• _Written task_
Beginning with the first line of the entries below, quote each line until you reach and include the line with "The key difficultly".

• _Records supplied_
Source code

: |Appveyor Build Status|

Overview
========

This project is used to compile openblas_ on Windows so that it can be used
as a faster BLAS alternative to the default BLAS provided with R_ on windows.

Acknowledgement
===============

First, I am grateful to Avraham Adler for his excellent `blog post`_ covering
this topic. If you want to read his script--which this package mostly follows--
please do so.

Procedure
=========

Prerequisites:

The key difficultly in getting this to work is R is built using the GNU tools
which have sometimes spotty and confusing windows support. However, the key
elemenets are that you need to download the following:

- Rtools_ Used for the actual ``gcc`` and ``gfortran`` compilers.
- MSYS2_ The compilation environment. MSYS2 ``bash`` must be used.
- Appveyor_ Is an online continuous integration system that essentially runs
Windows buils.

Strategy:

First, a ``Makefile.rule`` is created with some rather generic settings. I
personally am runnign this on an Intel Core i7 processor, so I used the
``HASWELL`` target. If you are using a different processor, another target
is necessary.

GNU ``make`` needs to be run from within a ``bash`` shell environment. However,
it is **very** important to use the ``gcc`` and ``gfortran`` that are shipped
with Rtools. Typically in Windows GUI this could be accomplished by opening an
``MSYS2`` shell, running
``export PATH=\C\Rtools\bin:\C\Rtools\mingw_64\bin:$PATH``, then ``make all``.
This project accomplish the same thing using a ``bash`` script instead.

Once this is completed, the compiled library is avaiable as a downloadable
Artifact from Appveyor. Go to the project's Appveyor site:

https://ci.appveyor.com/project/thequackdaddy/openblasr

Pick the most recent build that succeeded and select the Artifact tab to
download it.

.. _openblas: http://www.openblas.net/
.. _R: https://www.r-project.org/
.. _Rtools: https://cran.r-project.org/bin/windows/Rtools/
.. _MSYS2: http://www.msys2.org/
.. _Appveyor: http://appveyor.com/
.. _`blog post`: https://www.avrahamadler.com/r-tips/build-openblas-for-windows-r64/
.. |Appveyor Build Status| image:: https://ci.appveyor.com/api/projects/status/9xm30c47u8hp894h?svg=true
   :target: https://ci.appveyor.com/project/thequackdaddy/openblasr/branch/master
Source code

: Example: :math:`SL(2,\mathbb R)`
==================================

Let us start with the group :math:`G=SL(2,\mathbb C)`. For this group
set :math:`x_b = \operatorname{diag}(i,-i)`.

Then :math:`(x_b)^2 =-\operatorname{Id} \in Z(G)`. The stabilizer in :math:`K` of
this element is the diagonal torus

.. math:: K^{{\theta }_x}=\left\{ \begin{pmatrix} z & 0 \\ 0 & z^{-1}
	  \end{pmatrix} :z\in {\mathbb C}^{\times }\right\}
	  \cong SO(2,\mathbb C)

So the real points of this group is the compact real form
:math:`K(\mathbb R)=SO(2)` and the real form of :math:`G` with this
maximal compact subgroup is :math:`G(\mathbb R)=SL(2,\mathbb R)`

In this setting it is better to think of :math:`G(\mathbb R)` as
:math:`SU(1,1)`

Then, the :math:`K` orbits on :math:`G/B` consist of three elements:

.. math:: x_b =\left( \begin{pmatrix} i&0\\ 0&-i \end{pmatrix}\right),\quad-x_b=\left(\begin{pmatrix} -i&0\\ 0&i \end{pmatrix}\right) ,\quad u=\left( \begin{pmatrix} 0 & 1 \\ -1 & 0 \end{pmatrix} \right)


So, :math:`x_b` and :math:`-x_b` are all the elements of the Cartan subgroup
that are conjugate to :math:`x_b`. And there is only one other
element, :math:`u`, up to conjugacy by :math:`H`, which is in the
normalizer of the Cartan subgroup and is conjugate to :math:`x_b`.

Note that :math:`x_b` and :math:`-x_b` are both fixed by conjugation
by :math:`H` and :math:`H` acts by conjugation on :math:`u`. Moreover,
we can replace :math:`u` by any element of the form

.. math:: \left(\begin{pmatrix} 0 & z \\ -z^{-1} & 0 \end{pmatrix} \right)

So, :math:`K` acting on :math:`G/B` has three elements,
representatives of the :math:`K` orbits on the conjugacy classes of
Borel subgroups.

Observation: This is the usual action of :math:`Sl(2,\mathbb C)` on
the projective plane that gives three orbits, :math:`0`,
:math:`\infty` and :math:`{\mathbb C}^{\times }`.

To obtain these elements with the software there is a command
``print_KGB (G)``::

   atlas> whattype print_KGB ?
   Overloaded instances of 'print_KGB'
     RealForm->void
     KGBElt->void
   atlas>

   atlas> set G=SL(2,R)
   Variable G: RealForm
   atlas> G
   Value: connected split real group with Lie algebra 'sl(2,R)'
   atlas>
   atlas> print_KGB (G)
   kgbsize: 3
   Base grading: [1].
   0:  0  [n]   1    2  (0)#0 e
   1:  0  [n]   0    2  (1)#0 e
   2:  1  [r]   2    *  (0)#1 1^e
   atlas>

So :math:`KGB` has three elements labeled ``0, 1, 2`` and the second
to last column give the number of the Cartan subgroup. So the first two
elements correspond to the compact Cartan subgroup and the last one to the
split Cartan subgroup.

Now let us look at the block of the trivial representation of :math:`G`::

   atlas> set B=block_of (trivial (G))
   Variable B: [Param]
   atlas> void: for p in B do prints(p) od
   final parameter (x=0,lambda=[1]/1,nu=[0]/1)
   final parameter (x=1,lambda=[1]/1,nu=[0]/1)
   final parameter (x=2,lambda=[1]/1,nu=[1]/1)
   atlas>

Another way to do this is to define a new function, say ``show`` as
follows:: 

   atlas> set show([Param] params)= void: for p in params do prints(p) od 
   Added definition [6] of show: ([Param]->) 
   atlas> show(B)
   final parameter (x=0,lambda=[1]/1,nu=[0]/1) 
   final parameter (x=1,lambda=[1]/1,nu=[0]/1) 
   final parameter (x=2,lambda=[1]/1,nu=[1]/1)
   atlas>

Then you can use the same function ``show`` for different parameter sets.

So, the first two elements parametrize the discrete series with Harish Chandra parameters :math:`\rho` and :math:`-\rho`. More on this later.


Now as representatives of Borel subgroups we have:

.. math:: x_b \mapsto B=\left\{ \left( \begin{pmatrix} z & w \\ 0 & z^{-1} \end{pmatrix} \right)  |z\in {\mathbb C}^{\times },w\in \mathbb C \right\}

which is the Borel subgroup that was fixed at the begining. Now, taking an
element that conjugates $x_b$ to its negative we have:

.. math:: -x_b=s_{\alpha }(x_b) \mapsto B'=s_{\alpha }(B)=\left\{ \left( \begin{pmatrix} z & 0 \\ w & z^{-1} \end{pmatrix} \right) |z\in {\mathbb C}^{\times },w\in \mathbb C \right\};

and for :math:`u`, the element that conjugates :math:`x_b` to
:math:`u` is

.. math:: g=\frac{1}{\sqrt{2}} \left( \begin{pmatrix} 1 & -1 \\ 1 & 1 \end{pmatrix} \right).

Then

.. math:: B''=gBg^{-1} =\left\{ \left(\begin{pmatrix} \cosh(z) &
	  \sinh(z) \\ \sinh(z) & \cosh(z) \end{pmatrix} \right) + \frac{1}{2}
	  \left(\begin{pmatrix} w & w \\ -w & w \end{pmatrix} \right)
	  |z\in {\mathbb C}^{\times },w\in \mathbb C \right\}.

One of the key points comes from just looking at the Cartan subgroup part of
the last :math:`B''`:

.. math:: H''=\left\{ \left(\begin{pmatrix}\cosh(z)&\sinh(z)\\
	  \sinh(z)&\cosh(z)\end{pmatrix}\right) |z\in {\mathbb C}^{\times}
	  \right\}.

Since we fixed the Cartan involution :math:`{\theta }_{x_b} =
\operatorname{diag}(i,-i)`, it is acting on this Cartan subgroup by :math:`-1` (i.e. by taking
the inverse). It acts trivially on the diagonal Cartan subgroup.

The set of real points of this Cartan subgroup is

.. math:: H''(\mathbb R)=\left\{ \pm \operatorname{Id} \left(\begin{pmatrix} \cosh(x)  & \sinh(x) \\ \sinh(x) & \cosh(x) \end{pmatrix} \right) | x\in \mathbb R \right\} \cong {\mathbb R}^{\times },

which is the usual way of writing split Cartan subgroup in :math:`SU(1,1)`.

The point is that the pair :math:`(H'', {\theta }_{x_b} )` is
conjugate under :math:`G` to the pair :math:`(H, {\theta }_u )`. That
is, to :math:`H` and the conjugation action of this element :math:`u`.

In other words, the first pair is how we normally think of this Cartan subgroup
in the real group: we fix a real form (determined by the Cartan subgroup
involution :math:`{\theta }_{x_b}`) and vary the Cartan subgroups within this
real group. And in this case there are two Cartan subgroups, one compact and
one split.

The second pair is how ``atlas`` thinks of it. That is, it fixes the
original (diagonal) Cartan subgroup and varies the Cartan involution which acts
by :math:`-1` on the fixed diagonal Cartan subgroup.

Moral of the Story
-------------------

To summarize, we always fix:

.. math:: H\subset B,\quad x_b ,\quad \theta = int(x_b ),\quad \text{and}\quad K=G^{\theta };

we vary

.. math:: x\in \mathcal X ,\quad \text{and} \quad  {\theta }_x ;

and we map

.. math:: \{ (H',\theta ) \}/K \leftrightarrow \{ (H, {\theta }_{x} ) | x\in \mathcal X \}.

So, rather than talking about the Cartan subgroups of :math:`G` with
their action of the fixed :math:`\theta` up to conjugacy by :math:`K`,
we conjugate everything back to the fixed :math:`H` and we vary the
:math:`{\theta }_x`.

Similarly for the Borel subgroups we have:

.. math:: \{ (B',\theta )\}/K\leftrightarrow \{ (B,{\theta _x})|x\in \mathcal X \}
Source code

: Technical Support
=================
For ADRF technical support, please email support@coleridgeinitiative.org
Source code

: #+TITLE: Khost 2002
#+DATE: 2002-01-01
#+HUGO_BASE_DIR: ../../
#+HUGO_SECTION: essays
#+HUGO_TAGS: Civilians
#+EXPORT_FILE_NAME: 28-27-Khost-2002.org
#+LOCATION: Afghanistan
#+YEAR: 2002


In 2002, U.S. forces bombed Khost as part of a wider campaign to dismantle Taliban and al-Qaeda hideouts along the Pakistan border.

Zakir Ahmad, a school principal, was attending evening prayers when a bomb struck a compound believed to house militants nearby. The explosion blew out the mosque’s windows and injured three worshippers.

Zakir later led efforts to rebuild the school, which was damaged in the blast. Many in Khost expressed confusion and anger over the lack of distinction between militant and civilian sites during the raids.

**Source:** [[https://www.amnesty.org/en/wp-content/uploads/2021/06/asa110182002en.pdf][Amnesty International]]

• _Exercise solution_
Source code

: |Appveyor Build Status|

Overview
========

This project is used to compile openblas_ on Windows so that it can be used
as a faster BLAS alternative to the default BLAS provided with R_ on windows.

Acknowledgement
===============

First, I am grateful to Avraham Adler for his excellent `blog post`_ covering
this topic. If you want to read his script--which this package mostly follows--
please do so.

Procedure
=========

Prerequisites:

The key difficultly in getting this to work is R is built using the GNU tools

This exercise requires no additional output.